Attendance at school and school-related functions is a specific situation that requires students to use good judgment. Bowling Green City School District students will dress in a manner that is appropriate to the school environment and in a way that does not cause disruption to the academic process. The following guidelines will assist parents, students, faculty and administrators in determining appropriate dress code standards for students attending school or school-sponsored activities.
- Students, under parental supervision, maintain responsibility for their dress and personal appearance.
- The Board of Education prohibits any dress or grooming that interferes with the cleanliness, health, welfare or safety of students or that disrupts the educational process by being distracting, indecent or inappropriate to the education process.
- Sponsors and teachers of elective classes (such as vocational and arts classes) or elective activities (such as sports) may require more strict standards regarding dress and appearance for participants in their programs or activities.
- Principals, with the assistance of faculty, are responsible for uniformly administering the dress code. A principal’s decision is final.
- The Board of Education reviews and modifies this policy annually to remain aligned with new fashion trends or dress accepted by the Bowling Green community.
- Hair must be clean, worn out of the eyes, and groomed at all times. Hair coloring and/or hair styles must not be extreme, distracting or disruptive (blue, pink, etc.)
- Makeup must not be extreme or distracting.
- Shorts and skirts must extend to finger-tip length.
- Students must wear shoes at all times. Slippers/bedroom shoes are not to be worn. All elementary students (K-6) must wear shoes with backs or straps and closed toes.
- Shirts/blouses must not be low cut, off the shoulder or otherwise revealing.
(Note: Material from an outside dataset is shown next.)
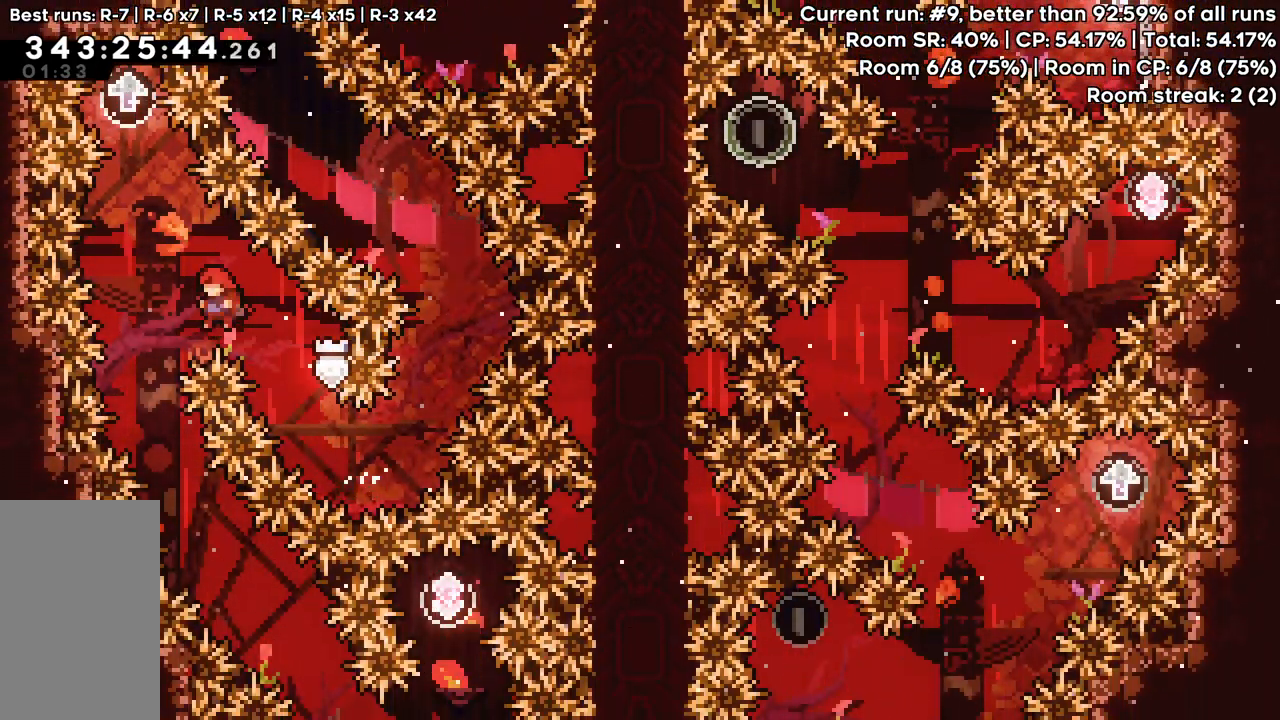
{"keys": ["up"], "events": [[233, "left", "up"], [233, "up", "down"], [283, "dash", "down"], [383, "jump", "up"], [417, "dash", "up"]]}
The following garments are not acceptable or permitted: tube tops, halter tops/dresses, strapless tops/dresses, backless tops/dresses, or tops/dresses which reveal the midriff and/or breasts.
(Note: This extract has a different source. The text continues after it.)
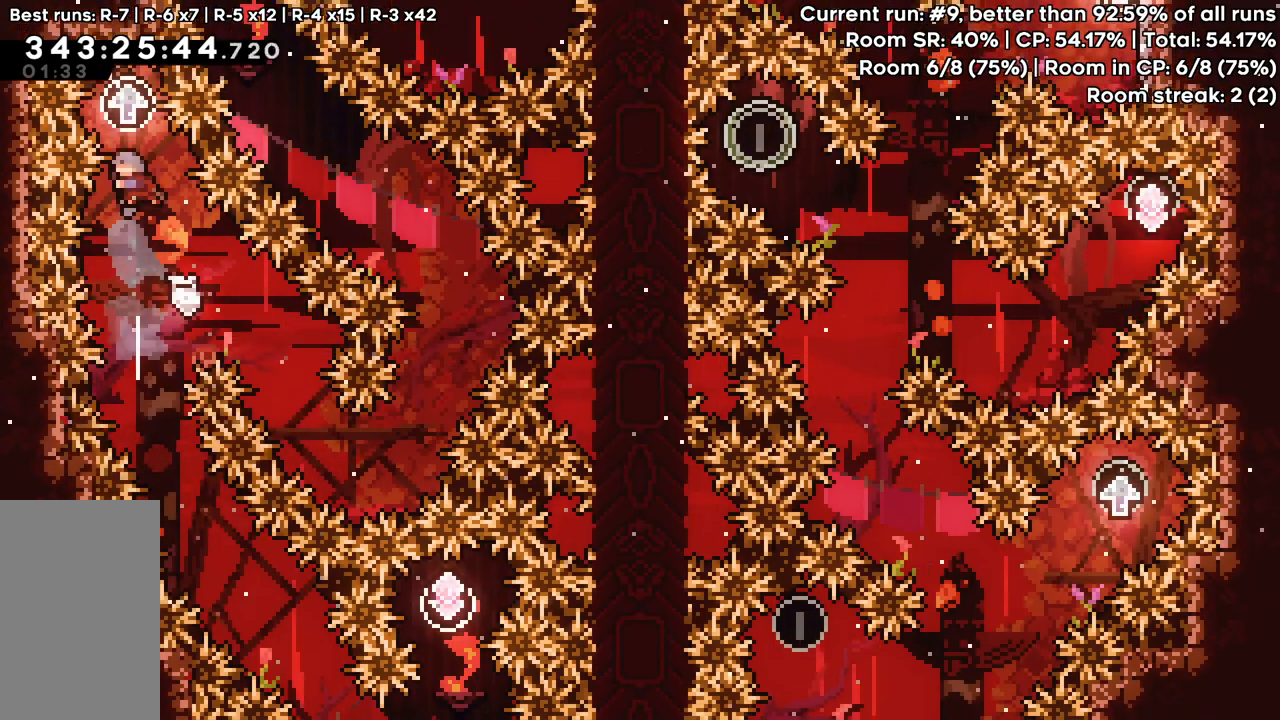
{"keys": [], "events": [[67, "up", "up"]]}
- Clothing may not be “see-through”. Shirts must be worn at all times and must be sized appropriately so that they do not interfere with normal school activities.
- Lower garments are to be worn at waist level; if a belt is to be worn, it must be of proper length; undergarments are not to be exposed.
- Students may not wear:
- (Or carry) hats, coats, bandannas, headbands, sweatbands, or sunglasses to class.
- Piercings that are extreme, distracting, or present a safety hazard.
- Tank tops or muscle shirts.
- Clothing that contains or promotes hate, violence, profanity, vulgar, or negative messages.
- Clothing that promotes, advertises, or relates in any way to the use of alcohol, tobacco, or drugs.
- Clothing that contains sexually explicit or implicit language or pictures.
- Biking pants without a cover-up.
- Spandex clothing including leggings without a cover-up to at least fingertip length.
- Tattered clothing that reveals undergarments.
- Dog collars worn as jewelry.
- Spiked jewelry of any kind.
- Gang or cult-related clothing and/or other items.
- Hoods on sweatshirts worn up during school hours.